Além da ausência de regulamentação, os trabalhadores das plataformas digitais em geral e, em especial os que atuam em plataformas de microtarefas, por ser um trabalho online e invisível2, estão expostos a outros riscos.Uma das particularidade dessas plataformas é que elas conseguem oferecer a flexibilidade, característica das novas formas de trabalho, ao mesmo tempo em que asseguram o controle do processo de produção, mantendo o baixo custo de transação presente nas relações de trabalho hierárquicas. Para tanto, duas pré-condições são necessárias: primeiro, que haja multidão grande o suficiente para que sempre tenha mão de obra disponível nas plataformas, de modo a manter a competitividade entre os trabalhadores e os preços baixos. Segundo, em substituição ao sistema tradicional das relações empregatícias, as plataformas utilizam o mecanismo de “reputação digital”3 – que varia entre as plataformas -, para selecionar a mão de obra e analisar a performance do trabalho desenvolvido. Portanto, os solicitantes garantem acesso à ampla mão de obra, reduzindo o custo de trabalho improdutivo; por meio do mecanismo de reputação digital é possível manter o controle do trabalho desempenhado, assim como sua qualidade e, finalmente, a competitividade entre os participantes das plataformas mantém os salários baixos (PRASSL; RISAK, 2015).

A partir da pesquisa desenvolvida por Gupta et al., (2014) com os crowdworkers da AMT, percebe-se que o horário em que as tarefas são divulgadas pelas empresas na plataforma é um fator que pode limitar a flexibilidade da jornada de trabalho. Dado que estas são disponibilizadas em sua maioria no horário comercial dos Estados Unidos, os trabalhadores de outras partes do mundo devem adequar-se ao trabalho noturno para realizarem as melhores tarefas, caso contrário pela manhã estas estarão concluídas ou só restarão as de menor remuneração. Aloisi (2016), por sua vez, argumenta que embora os trabalhadores tenham autonomia para decidir quando irão entrar na plataforma para realizar as tarefas, sendo possível executá-las de qualquer lugar que tenha acesso à internet, o tempo dedicado às tarefas define a remuneração, bem como a pontuação pessoal, ou seja, para auferir uma remuneração razoável, os trabalhadores devem trabalhar mais horas comparativamente aos trabalhadores “tradicionais”. Portanto, uma vez que não há trabalho disponível a qualquer hora do dia e, não obstante, os trabalhadores das plataformas devem estar disponíveis o dia todo para alcançar uma remuneração razoável caso tenham essa atividade como principal fonte de renda, explicita-se o caráter contraditório da flexibilidade, podendo ser entendida como uma flexibilidade negativa.

:::::

PROBLEMAS:
1. Segundo o trecho sobre o trabalho em plataformas digitais, em que horário a maioria das tarefas da AMT é divulgada?
2. De acordo com o trecho sobre o trabalho em plataformas digitais, por que os trabalhadores de outras partes do mundo precisam se adaptar ao trabalho noturno?

:::::

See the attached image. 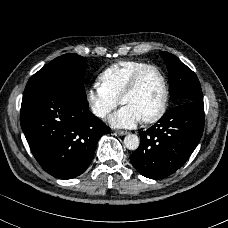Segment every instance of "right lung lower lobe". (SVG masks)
Here are the masks:
<instances>
[{
  "mask_svg": "<svg viewBox=\"0 0 228 228\" xmlns=\"http://www.w3.org/2000/svg\"><path fill=\"white\" fill-rule=\"evenodd\" d=\"M20 121L35 159L60 179L81 175L99 138L110 131L89 111L86 99L58 86L26 89Z\"/></svg>",
  "mask_w": 228,
  "mask_h": 228,
  "instance_id": "obj_1",
  "label": "right lung lower lobe"
}]
</instances>
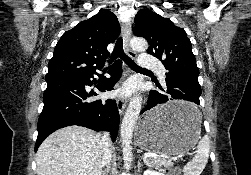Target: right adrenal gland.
Instances as JSON below:
<instances>
[{
  "label": "right adrenal gland",
  "mask_w": 251,
  "mask_h": 175,
  "mask_svg": "<svg viewBox=\"0 0 251 175\" xmlns=\"http://www.w3.org/2000/svg\"><path fill=\"white\" fill-rule=\"evenodd\" d=\"M109 173V165H106L104 173L102 175H108Z\"/></svg>",
  "instance_id": "1"
}]
</instances>
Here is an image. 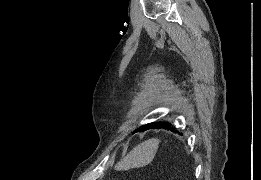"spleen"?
<instances>
[{
  "mask_svg": "<svg viewBox=\"0 0 261 180\" xmlns=\"http://www.w3.org/2000/svg\"><path fill=\"white\" fill-rule=\"evenodd\" d=\"M159 144L160 140L158 138H151V140H145L142 144H138L121 162L116 164L115 170L120 172V170H131V168L148 166L154 160Z\"/></svg>",
  "mask_w": 261,
  "mask_h": 180,
  "instance_id": "obj_1",
  "label": "spleen"
}]
</instances>
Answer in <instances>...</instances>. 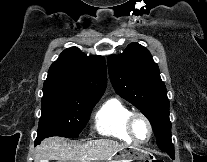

:::::

RESULTADOS ESPERADOS:
1. No horário comercial dos Estados Unidos.

2. A maioria das tarefas é publicada no horário comercial dos Estados Unidos. Quem não trabalha à noite encontra de manhã as melhores tarefas já concluídas, ou só sobram as que pagam menos.